Hindsight Planner: A Closed-Loop Few-Shot Planner for Embodied Instruction Following
Yuxiao Yang, Shenao Zhang, Zhihan Liu, Huaxiu Yao, Zhaoran Wang
TL;DR
This work reframes Embodied Instruction Following (EIF) as a Partially Observable Markov Decision Process (POMDP) and presents a closed-loop Hindsight Planner that operates effectively under few-shot large language model (LLM) reasoning. The approach integrates an adaptation module to infer latent state, a long-horizon actor–critic planner (RAFA), and a novel hindsight relabeling mechanism to leverage suboptimal trajectories during training and deployment. Key contributions include: (1) a POMDP-centric planning framework for EIF, (2) a hindsight prompting strategy that preserves task distributions while enriching learning signals, and (3) demonstrated state-of-the-art few-shot performance on ALFRED, approaching or surpassing some full-shot supervised baselines. The results indicate substantial robustness gains in long-horizon tasks and highlight the practical potential of combining LLM-based reasoning with structured planning under partial observability.

**DATA FOR REVIEW**

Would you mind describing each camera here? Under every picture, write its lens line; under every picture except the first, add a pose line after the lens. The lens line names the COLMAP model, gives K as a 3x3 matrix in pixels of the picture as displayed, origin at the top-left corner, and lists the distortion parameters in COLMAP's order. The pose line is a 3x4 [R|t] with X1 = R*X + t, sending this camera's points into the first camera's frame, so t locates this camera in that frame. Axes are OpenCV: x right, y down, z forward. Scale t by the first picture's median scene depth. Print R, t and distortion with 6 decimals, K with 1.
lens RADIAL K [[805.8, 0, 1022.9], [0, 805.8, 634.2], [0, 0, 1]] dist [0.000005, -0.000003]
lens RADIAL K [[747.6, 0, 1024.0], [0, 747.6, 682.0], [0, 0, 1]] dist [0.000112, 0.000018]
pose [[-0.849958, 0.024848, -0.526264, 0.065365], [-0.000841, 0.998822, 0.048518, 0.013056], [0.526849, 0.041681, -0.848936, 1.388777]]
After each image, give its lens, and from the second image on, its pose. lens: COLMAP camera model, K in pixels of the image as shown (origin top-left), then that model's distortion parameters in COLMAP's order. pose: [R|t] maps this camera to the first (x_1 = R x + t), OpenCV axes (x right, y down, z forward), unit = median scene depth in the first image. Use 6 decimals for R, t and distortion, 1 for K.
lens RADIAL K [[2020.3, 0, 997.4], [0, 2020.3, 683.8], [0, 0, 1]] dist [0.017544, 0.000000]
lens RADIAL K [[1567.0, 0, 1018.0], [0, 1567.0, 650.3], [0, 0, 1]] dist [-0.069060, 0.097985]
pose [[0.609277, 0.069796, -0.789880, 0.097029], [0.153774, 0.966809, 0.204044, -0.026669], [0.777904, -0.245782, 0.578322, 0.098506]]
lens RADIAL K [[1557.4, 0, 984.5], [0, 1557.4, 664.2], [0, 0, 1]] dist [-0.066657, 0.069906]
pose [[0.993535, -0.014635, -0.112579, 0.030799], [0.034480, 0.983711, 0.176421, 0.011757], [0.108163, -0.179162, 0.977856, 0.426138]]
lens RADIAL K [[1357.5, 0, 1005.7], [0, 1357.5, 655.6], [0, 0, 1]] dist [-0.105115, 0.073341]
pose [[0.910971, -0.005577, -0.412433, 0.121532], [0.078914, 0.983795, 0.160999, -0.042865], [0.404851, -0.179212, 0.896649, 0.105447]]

**PROBLEM TO WORK ON**
Please continue the Hindsight Planner summary above, writing on from its final sentence.

**ANSWER TO THE PROBLEM**
Abstract
This work focuses on building a task planner for Embodied Instruction Following (EIF) using Large Language Models (LLMs). Previous works typically train a planner to imitate expert trajectories, treating this as a supervised task. While these methods achieve competitive performance, they often lack sufficient robustness. When a suboptimal action is taken, the planner may encounter an out-of-distribution state, which can lead to task failure. In contrast, we frame the task as a Partially Observable Markov Decision Process (POMDP) and aim to develop a robust planner under a few-shot assumption. Thus, we propose a closed-loop planner with an adaptation module and a novel hindsight method, aiming to use as much information as possible to assist the planner. Our experiments on the ALFRED dataset indicate that our planner achieves competitive performance under a few-shot assumption. For the first time, our few-shot agent's performance approaches and even surpasses that of the full-shot supervised agent.